_EXERCISE DESCRIPTION_. Please, without the pictures, retype exactly the lines from the start of the material through the line that holds "ル、カレンダー、メール、パブリックフ".

──────── SOURCE MATERIAL ────────

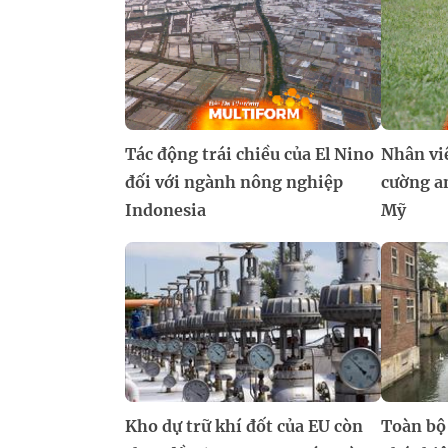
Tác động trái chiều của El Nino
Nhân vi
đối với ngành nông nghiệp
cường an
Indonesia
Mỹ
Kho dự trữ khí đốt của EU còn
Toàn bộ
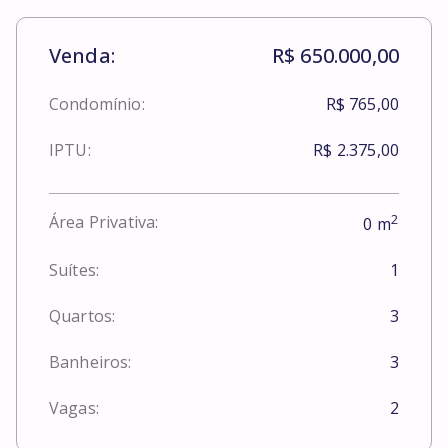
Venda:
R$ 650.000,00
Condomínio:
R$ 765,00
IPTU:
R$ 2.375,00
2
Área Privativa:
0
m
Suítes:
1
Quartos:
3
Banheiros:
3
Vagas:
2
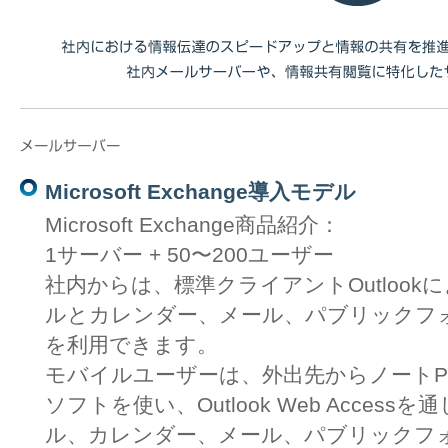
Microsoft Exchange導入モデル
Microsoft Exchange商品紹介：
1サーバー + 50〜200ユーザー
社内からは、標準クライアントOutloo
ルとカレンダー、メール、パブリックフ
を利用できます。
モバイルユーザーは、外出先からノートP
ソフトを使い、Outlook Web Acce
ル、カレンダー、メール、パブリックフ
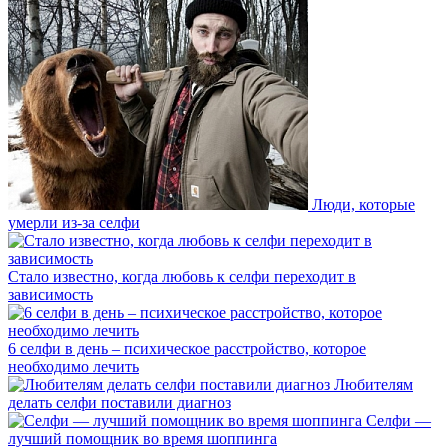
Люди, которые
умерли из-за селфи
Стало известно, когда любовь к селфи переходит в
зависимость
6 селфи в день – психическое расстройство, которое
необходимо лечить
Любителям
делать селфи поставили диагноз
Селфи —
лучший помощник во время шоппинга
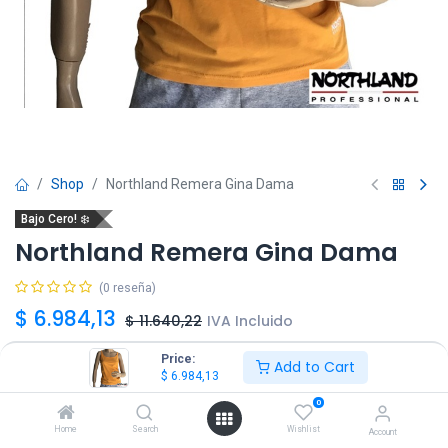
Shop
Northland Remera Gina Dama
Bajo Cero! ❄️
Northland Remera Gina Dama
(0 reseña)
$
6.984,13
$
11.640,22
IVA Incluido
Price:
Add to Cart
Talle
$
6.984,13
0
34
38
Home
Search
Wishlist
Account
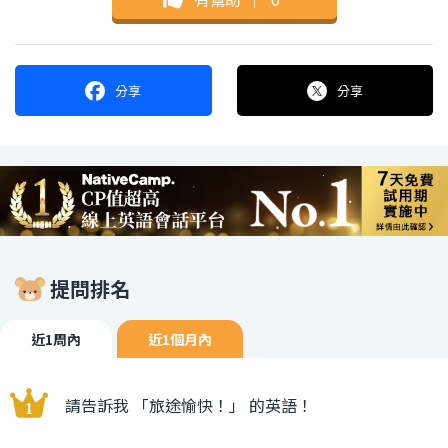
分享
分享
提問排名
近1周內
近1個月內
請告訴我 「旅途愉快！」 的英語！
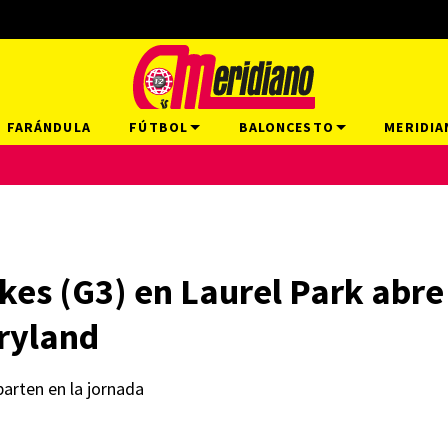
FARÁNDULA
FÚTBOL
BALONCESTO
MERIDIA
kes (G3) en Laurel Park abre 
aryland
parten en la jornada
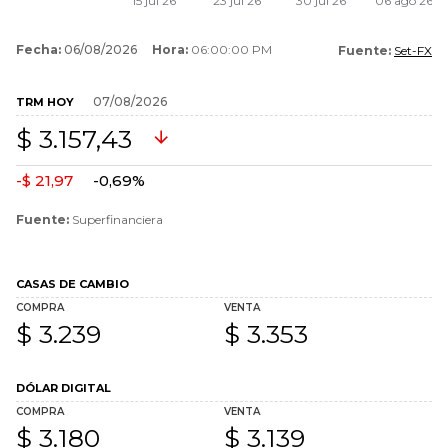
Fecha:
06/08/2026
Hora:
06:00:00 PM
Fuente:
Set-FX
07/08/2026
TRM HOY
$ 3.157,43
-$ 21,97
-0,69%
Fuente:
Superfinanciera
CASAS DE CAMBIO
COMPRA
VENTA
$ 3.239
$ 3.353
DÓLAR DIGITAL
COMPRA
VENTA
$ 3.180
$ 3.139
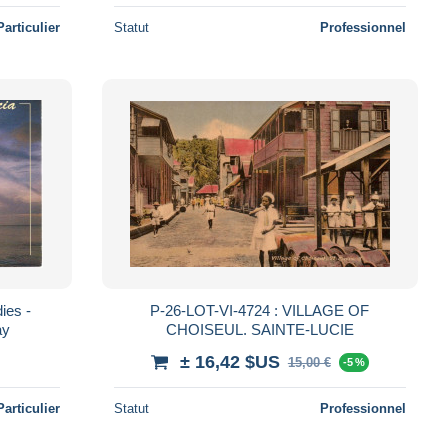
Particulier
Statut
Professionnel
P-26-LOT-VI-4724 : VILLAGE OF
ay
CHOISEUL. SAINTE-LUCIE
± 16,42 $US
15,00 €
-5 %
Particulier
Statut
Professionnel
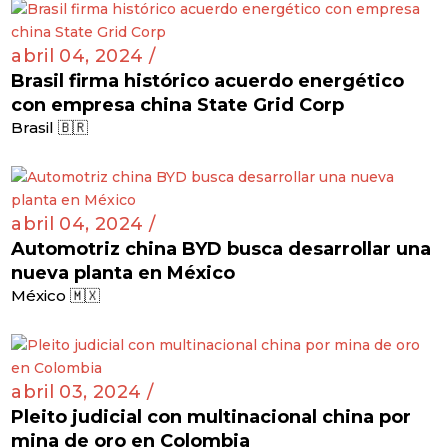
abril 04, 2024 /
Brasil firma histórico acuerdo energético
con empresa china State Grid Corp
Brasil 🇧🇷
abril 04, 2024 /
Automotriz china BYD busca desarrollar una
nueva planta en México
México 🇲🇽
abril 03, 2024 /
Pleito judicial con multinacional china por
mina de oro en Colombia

────────

_ANSWER AREA_.
Tác động trái chiều của El Nino
Nhân vi
đối với ngành nông nghiệp
cường an
Indonesia
Mỹ
Kho dự trữ khí đốt của EU còn
Toàn bộ
Venda:
R$ 650.000,00
Condomínio:
R$ 765,00
IPTU:
R$ 2.375,00
2
Área Privativa:
0
m
Suítes:
1
Quartos:
3
Banheiros:
3
Vagas:
2
Microsoft Exchange導入モデル
Microsoft Exchange商品紹介：
1サーバー + 50〜200ユーザー
社内からは、標準クライアントOutloo
ルとカレンダー、メール、パブリックフ
を利用できます。
モバイルユーザーは、外出先からノートP
ソフトを使い、Outlook Web Acce
ル、カレンダー、メール、パブリックフ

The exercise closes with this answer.